───── Source records ─────

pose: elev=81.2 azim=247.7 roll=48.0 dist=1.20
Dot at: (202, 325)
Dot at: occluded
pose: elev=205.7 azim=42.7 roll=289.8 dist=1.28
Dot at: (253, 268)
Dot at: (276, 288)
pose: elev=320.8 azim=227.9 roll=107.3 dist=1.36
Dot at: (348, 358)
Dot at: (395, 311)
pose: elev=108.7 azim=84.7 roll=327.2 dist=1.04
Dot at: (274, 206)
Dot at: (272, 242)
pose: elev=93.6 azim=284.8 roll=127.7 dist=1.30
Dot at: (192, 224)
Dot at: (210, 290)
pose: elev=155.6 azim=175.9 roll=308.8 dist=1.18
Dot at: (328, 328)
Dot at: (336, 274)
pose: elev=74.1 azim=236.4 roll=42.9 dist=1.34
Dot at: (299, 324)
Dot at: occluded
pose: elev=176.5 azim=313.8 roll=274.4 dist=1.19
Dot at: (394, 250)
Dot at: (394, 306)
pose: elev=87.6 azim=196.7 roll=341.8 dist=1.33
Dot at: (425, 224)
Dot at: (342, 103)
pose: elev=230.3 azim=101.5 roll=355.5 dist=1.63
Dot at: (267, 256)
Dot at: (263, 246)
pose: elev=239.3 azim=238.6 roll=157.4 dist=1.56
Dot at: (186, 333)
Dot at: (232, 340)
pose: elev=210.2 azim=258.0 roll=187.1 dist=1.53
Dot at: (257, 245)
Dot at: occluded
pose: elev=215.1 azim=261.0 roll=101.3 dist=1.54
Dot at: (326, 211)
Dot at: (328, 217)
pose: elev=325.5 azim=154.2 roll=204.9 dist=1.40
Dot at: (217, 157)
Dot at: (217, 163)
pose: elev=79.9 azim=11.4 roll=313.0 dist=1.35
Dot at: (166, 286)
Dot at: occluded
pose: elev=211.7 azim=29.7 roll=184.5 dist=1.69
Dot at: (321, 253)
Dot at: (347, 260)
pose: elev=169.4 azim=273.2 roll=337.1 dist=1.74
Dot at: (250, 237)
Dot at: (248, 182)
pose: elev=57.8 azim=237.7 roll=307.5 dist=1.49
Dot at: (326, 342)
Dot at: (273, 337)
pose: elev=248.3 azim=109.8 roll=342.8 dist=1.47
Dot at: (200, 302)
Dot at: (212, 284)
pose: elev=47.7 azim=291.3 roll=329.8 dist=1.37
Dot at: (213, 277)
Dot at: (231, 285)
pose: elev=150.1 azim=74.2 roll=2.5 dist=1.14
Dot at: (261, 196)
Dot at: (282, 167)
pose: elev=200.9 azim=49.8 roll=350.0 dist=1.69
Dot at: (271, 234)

─────

Give all the rows above as a JSON list of strings, with one string per line and no blank lines.

**Final result**
[
  "pose: elev=81.2 azim=247.7 roll=48.0 dist=1.20",
  "Dot at: (202, 325)",
  "Dot at: occluded",
  "pose: elev=205.7 azim=42.7 roll=289.8 dist=1.28",
  "Dot at: (253, 268)",
  "Dot at: (276, 288)",
  "pose: elev=320.8 azim=227.9 roll=107.3 dist=1.36",
  "Dot at: (348, 358)",
  "Dot at: (395, 311)",
  "pose: elev=108.7 azim=84.7 roll=327.2 dist=1.04",
  "Dot at: (274, 206)",
  "Dot at: (272, 242)",
  "pose: elev=93.6 azim=284.8 roll=127.7 dist=1.30",
  "Dot at: (192, 224)",
  "Dot at: (210, 290)",
  "pose: elev=155.6 azim=175.9 roll=308.8 dist=1.18",
  "Dot at: (328, 328)",
  "Dot at: (336, 274)",
  "pose: elev=74.1 azim=236.4 roll=42.9 dist=1.34",
  "Dot at: (299, 324)",
  "Dot at: occluded",
  "pose: elev=176.5 azim=313.8 roll=274.4 dist=1.19",
  "Dot at: (394, 250)",
  "Dot at: (394, 306)",
  "pose: elev=87.6 azim=196.7 roll=341.8 dist=1.33",
  "Dot at: (425, 224)",
  "Dot at: (342, 103)",
  "pose: elev=230.3 azim=101.5 roll=355.5 dist=1.63",
  "Dot at: (267, 256)",
  "Dot at: (263, 246)",
  "pose: elev=239.3 azim=238.6 roll=157.4 dist=1.56",
  "Dot at: (186, 333)",
  "Dot at: (232, 340)",
  "pose: elev=210.2 azim=258.0 roll=187.1 dist=1.53",
  "Dot at: (257, 245)",
  "Dot at: occluded",
  "pose: elev=215.1 azim=261.0 roll=101.3 dist=1.54",
  "Dot at: (326, 211)",
  "Dot at: (328, 217)",
  "pose: elev=325.5 azim=154.2 roll=204.9 dist=1.40",
  "Dot at: (217, 157)",
  "Dot at: (217, 163)",
  "pose: elev=79.9 azim=11.4 roll=313.0 dist=1.35",
  "Dot at: (166, 286)",
  "Dot at: occluded",
  "pose: elev=211.7 azim=29.7 roll=184.5 dist=1.69",
  "Dot at: (321, 253)",
  "Dot at: (347, 260)",
  "pose: elev=169.4 azim=273.2 roll=337.1 dist=1.74",
  "Dot at: (250, 237)",
  "Dot at: (248, 182)",
  "pose: elev=57.8 azim=237.7 roll=307.5 dist=1.49",
  "Dot at: (326, 342)",
  "Dot at: (273, 337)",
  "pose: elev=248.3 azim=109.8 roll=342.8 dist=1.47",
  "Dot at: (200, 302)",
  "Dot at: (212, 284)",
  "pose: elev=47.7 azim=291.3 roll=329.8 dist=1.37",
  "Dot at: (213, 277)",
  "Dot at: (231, 285)",
  "pose: elev=150.1 azim=74.2 roll=2.5 dist=1.14",
  "Dot at: (261, 196)",
  "Dot at: (282, 167)",
  "pose: elev=200.9 azim=49.8 roll=350.0 dist=1.69",
  "Dot at: (271, 234)"
]